| O'Hagan v Robertson |
| 2026 NY Slip Op 00842 [246 AD3d 515] |
| February 17, 2026 |
| Appellate Division, First Department |
| Published by New York State Law Reporting Bureau pursuant to Judiciary Law § 431. |
| Cindy J. O'Hagan, Appellant, v Christopher C. Robertson, Respondent. |
Aronson Mayefsky & Sloan, LLP, New York (Reid A. Aronson of counsel), for appellant.
Cohen Clair Lans Greifer & Simpson, LLP, New York (Shannon Rogers Simpson of counsel), for respondent.
Parent, Child and Family - Support - Stipulation of Settlement - Add-On Expenses
Husband and Wife and Other Domestic Relationships
- Counsel Fees
- Settlement Agreement
- Notice of Default
Order, Supreme Court, New York County (Ariel D. Chesler, J.), entered on or about November 29, 2024, which, to the extent appealed from, granted defendant husband's motion for an order directing reimbursement of various children's add-on expenses in the amount of $25,000 and awarded him $35,000 in counsel fees, and denied plaintiff wife's cross-motion seeking monetary damages for the husband's breach of the joint decision-making provisions of the parties' 2022 so-ordered settlement agreement, unanimously modified, on the law, to vacate the $35,000 counsel fee award and remand the matter for further proceedings on the issue of reasonable counsel fees, and otherwise affirmed, without costs.
Supreme Court properly interpreted the parties' stipulation of settlement to be unambiguous with respect to the wife's obligation to pay for tutoring and summer programs, and not dependent on her consent. According to the clear terms of the parties' settlement, which is subject to the ordinary principles of contract construction and interpretation, the financial obligations provision required the wife to pay 100% of certain add-on expenses without any language conditioning her obligation on her agreement to specific programs, provided that the expenses fell within the listed categories (see Keller-Goldman v Goldman, 149 AD3d 422, 424 [1st Dept 2017], affd 31 NY3d 1123 [2018]). The tutoring and summer programs did, in fact, fall within the listed categories.
However, Supreme Court erred in awarding the husband $35,000 in counsel fees. This amount far exceeded the amount in controversy, and the award included billing entries for work unrelated to the motion (see Pickett v Gibbs, 80 AD3d 592, 593 [2d Dept 2011], lv dismissed 17 NY3d 790 [2011]). Furthermore, the legal fees provision of the settlement agreement is narrowly worded to permit recovery only where a party incurs fees for bringing a motion where a proper notice of default is provided, and the husband failed to provide the wife with such a notice regarding the summer program and a portion of the tutoring expenses (see Gottlieb v Such, 293 AD2d 267, 268 [1st Dept 2002], lv denied 98 NY2d 606 [2002]).
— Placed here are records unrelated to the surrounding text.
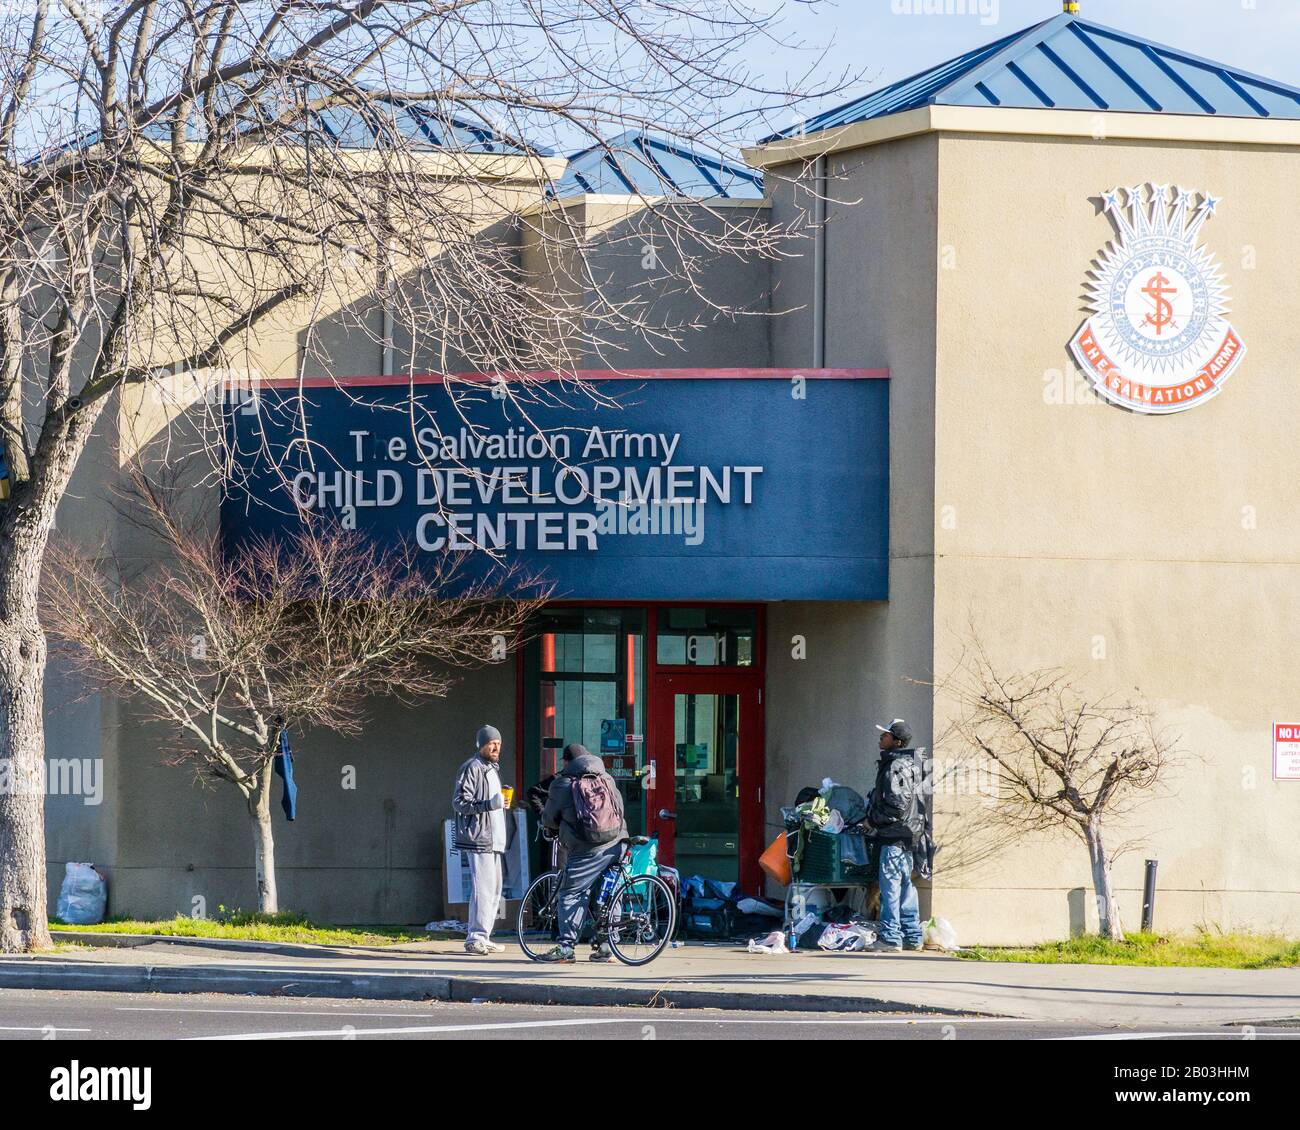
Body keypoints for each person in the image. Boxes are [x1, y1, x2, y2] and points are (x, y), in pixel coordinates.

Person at [537, 743, 628, 963]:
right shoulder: (607, 778)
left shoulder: (563, 783)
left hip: (588, 849)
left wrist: (552, 826)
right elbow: (620, 808)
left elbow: (549, 818)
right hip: (618, 843)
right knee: (610, 891)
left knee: (571, 893)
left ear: (567, 762)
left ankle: (566, 948)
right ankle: (608, 946)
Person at [864, 718, 926, 953]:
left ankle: (891, 937)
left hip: (893, 835)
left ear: (896, 741)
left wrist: (872, 819)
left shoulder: (894, 766)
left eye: (885, 735)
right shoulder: (909, 764)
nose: (881, 738)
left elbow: (896, 805)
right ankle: (911, 935)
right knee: (905, 886)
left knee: (890, 886)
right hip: (908, 835)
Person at [452, 724, 509, 955]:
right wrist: (490, 805)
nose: (495, 747)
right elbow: (459, 802)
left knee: (494, 889)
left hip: (494, 839)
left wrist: (500, 804)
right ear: (481, 744)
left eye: (498, 743)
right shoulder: (473, 767)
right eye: (491, 743)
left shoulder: (491, 768)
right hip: (479, 838)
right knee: (482, 889)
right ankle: (474, 938)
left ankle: (483, 936)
The husband also did not prevail on his request for declaratory relief regarding college tuition payments, which constituted a significant portion of the relief sought and would not have been recoverable in any event. Moreover, the counsel fee award was reduced by less than $1,000 from the $36,000 requested. The husband also does not dispute that the matter involved straightforward legal issues and a limited amount in controversy, and he does not give a satisfactory explanation as to why the analysis of discrete issues of default required more than 22 hours to prepare. Concur—Manzanet-Daniels, J.P., Kapnick, Pitt-Burke, Higgitt, Rosado, JJ.